[Start of section]

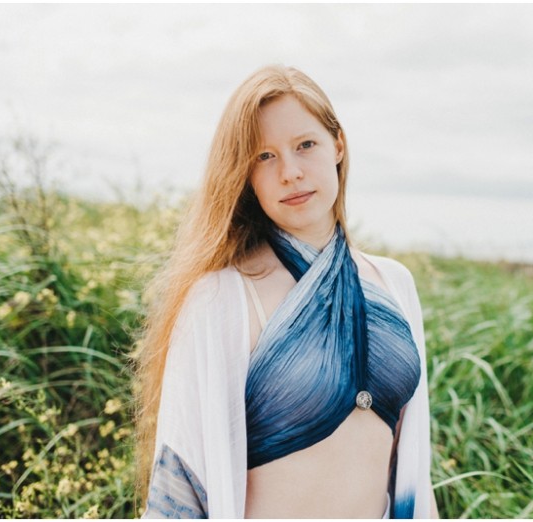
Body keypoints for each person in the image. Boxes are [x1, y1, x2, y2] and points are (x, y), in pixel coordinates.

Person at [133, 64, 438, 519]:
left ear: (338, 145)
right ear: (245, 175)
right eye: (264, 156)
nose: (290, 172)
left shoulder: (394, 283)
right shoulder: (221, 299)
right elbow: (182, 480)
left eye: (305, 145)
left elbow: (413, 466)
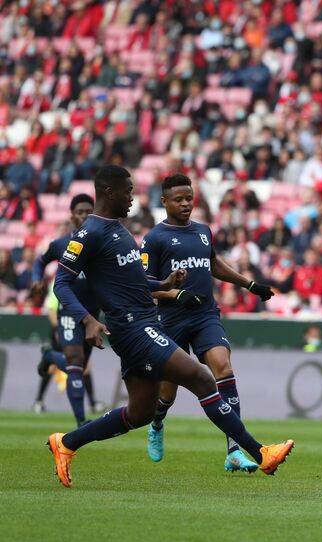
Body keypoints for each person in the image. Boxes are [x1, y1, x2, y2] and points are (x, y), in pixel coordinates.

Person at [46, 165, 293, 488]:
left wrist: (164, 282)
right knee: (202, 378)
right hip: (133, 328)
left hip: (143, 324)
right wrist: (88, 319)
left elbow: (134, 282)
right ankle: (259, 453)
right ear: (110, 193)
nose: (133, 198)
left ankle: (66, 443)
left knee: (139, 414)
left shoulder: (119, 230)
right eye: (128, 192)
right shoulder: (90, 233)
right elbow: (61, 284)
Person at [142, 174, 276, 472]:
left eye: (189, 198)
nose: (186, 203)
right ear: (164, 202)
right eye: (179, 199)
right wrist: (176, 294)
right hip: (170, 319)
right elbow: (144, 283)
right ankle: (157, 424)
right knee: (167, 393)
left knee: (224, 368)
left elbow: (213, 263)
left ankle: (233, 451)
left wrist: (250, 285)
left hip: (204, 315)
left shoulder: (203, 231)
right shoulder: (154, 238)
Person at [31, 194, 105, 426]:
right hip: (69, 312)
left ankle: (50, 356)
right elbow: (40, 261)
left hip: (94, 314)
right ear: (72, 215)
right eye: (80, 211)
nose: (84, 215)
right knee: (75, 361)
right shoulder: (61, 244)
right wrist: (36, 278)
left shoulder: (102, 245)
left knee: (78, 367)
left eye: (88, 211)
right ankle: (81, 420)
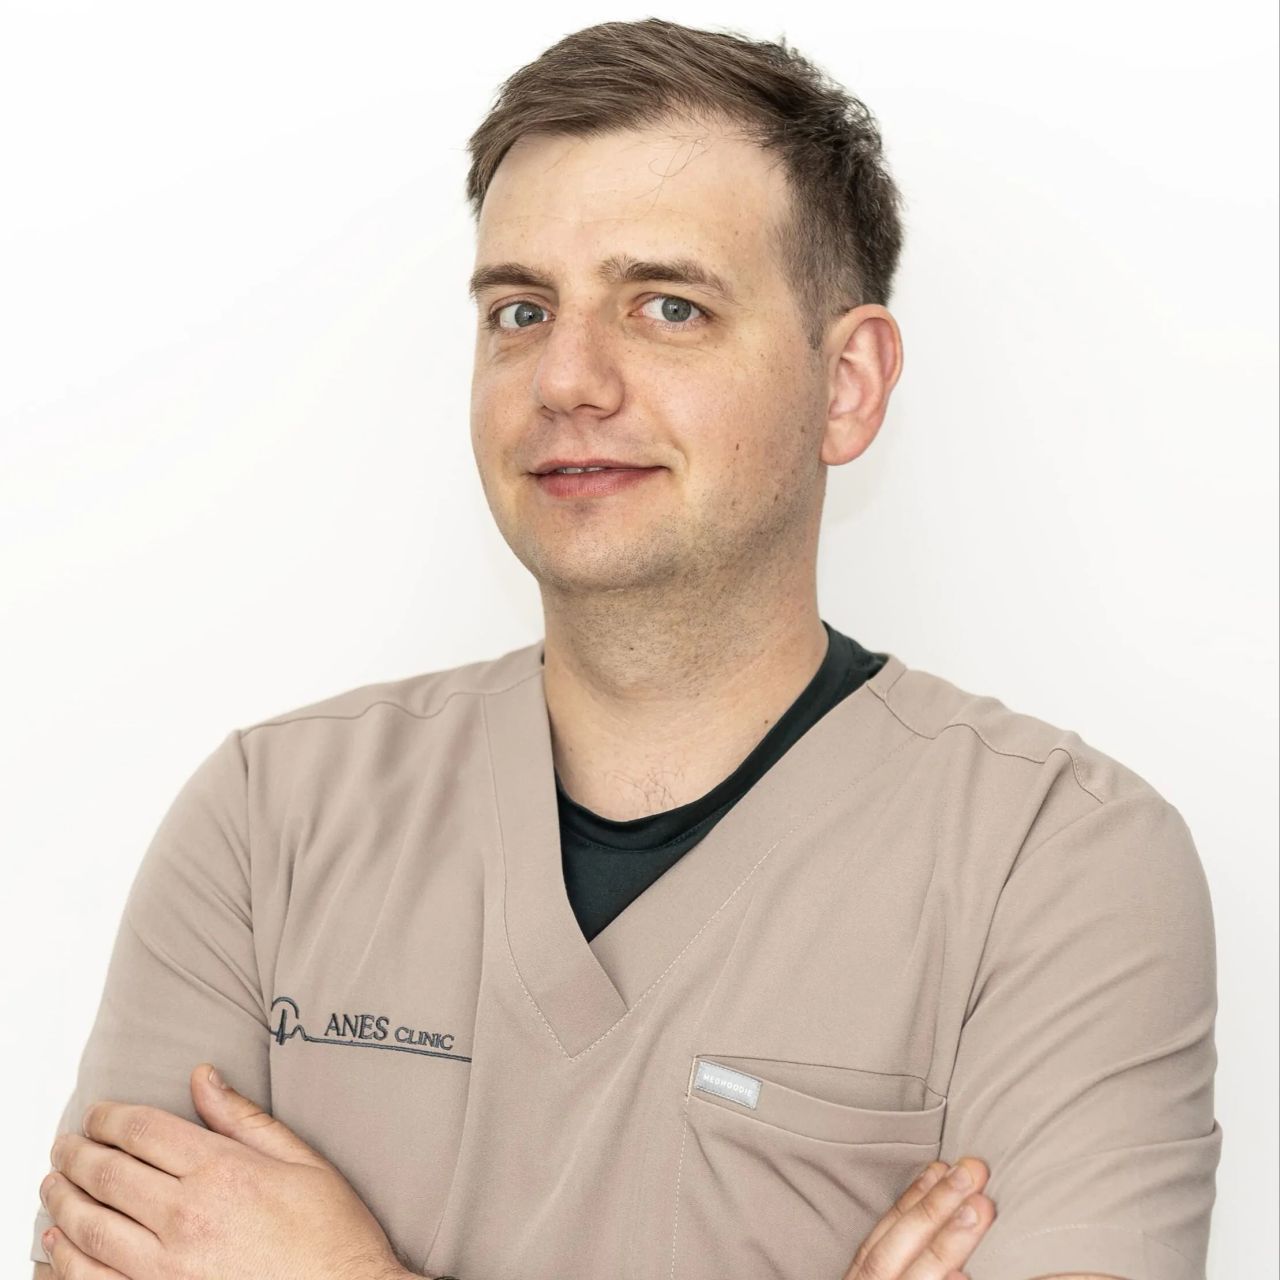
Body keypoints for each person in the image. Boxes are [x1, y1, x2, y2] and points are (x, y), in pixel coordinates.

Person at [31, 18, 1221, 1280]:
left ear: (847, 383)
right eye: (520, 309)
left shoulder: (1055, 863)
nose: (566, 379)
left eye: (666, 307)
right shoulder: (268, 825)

[End of section]
[Start of section]

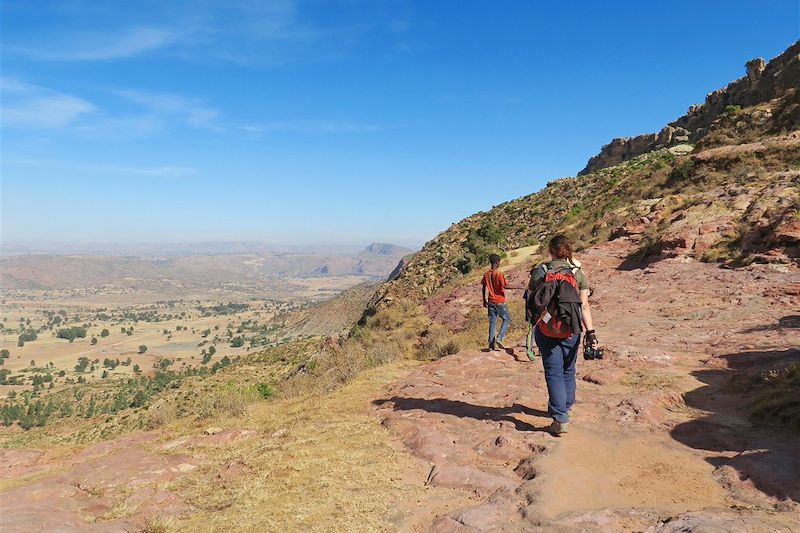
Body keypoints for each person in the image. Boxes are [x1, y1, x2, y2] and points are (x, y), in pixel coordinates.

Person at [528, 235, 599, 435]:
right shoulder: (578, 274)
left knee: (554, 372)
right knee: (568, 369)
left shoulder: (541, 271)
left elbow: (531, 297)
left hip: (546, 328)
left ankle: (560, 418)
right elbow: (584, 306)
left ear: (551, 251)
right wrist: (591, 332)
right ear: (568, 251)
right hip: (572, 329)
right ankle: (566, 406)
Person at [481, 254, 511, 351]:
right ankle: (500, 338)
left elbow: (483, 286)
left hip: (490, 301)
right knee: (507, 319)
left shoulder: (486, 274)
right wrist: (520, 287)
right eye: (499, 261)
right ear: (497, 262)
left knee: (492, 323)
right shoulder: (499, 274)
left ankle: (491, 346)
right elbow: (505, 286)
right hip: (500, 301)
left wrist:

[End of section]
[Start of section]

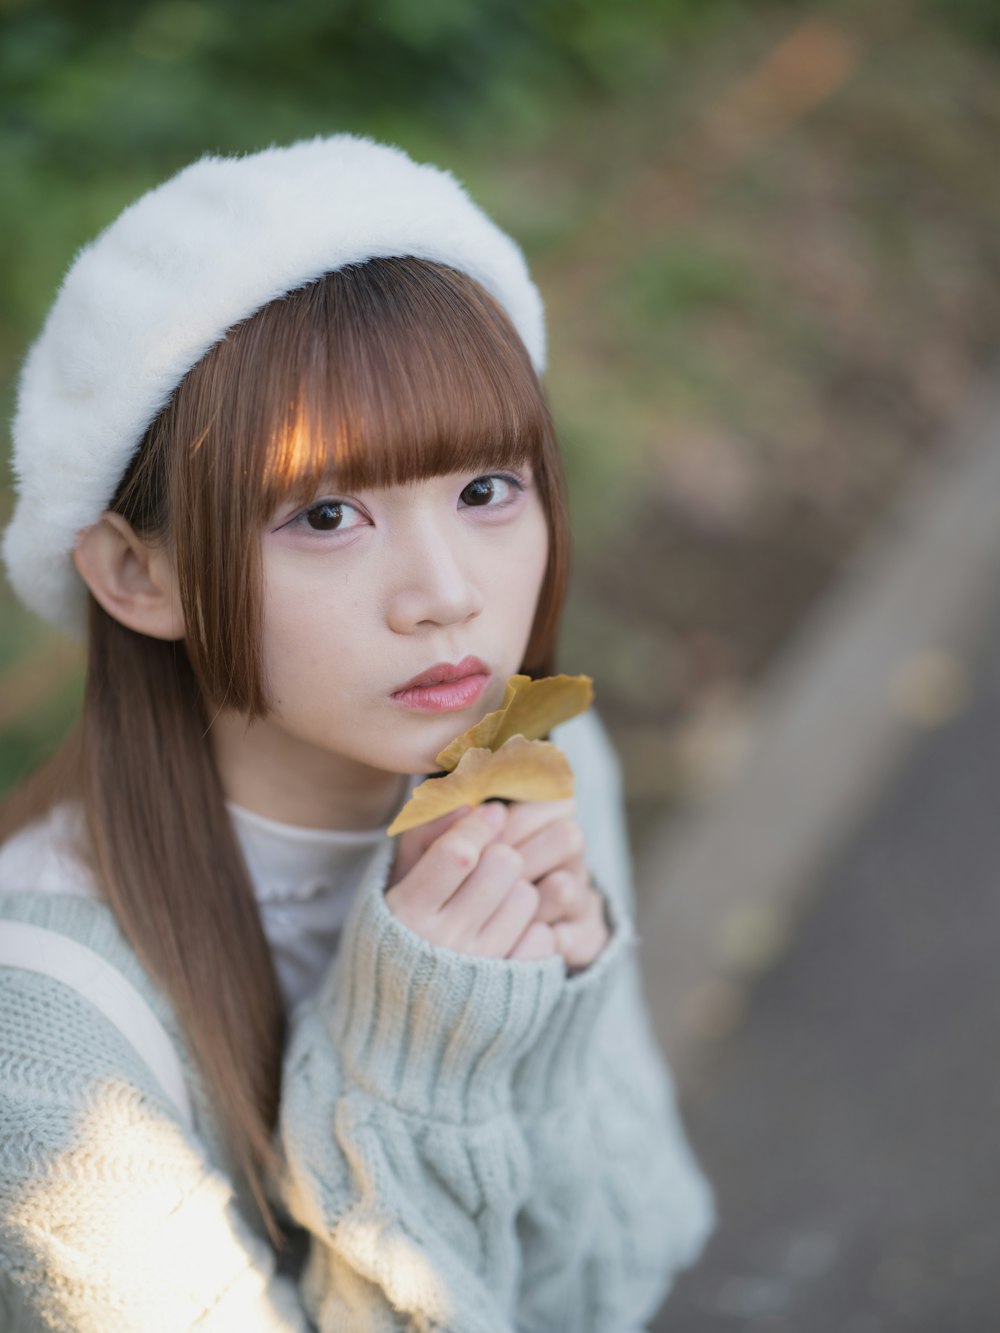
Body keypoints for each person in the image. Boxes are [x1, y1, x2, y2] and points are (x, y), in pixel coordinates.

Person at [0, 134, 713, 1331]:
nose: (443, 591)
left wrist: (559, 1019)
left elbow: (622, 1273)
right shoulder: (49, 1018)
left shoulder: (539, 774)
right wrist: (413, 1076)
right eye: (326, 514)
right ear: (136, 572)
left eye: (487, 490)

[End of section]

• [EXERCISE BRIEF]
The answer should consist of every line from the listing above that includes the word "wrist".

• [REPLY TO THE EXERCISE]
left wrist: (164, 282)
right wrist: (88, 319)
right wrist: (176, 294)
left wrist: (250, 285)
right wrist: (36, 278)
right wrist: (591, 332)
right wrist: (520, 287)
left wrist:
left wrist: (559, 1019)
right wrist: (413, 1076)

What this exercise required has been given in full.